Looking at the table, the target with the highest score is the Sanitation processors which have a score total of 18. Thus, using the system, more attack resources (time, money, tools, personnel etc.) should be assigned to hit the Sanitation processors.

==Other uses==

While designed for the military the CARVER matrix can be used for a variety of other purposes including management and setting goals. As long as you have a clear set goal in mind you can apply the system to anything. For example, a manager of a gym wants to increase his sales and membership numbers thus using the Matrix system:

| Potential projects | C | A | R | V | E | R | Total |
| Start website | 5 | 8 | 4 | 6 | 5 | 7 | 35 |
| Referral campaign | 9 | 9 | 7 | 8 | 6 | 9 | 48 |
| Flier distribution | 7 | 8 | 4 | 10 | 4 | 10 | 43 |

So again looking at the score we can see that starting an aggressive members referral plan would be the best option according to the matrix.

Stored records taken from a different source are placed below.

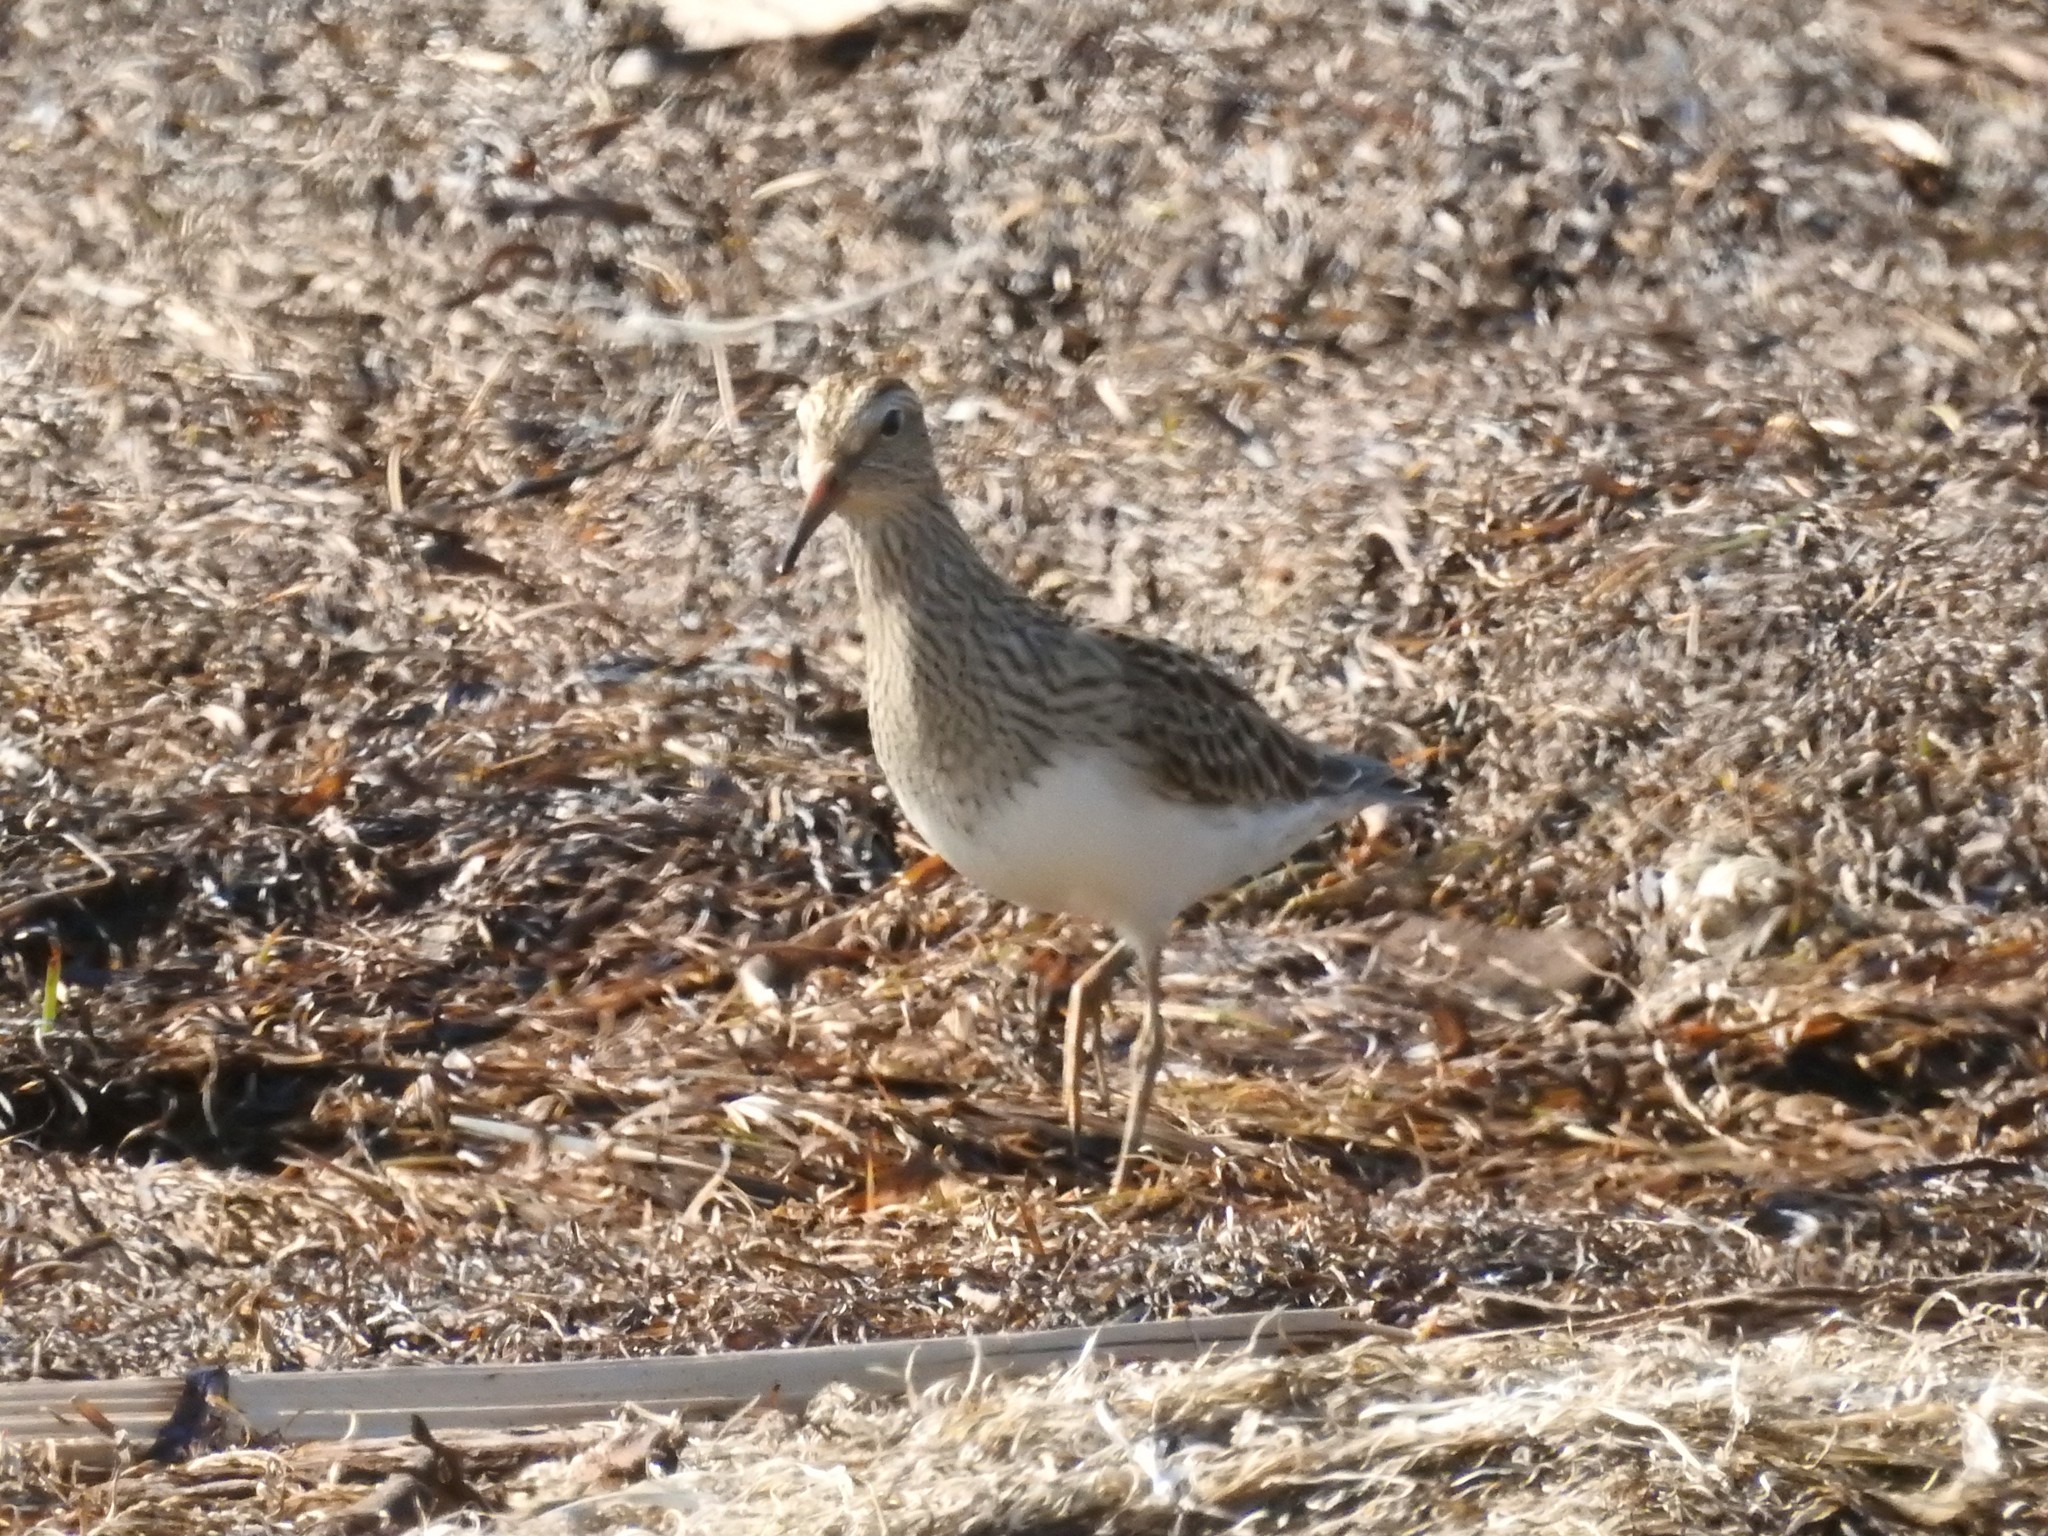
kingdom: Animalia
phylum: Chordata
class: Aves
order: Charadriiformes
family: Scolopacidae
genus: Calidris
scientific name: Calidris melanotos
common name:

In the book Unleash the Warrior Within, Richard Machowicz identified that for most situations in life, simply grading one's choices by Criticality & Effect-on-goal/happiness is enough:
one needn't do the entire matrix, as these 2 elements are the most significant.

The CARVER matrix has also formed the basis of other risk and vulnerability assessment systems including the SCALE system.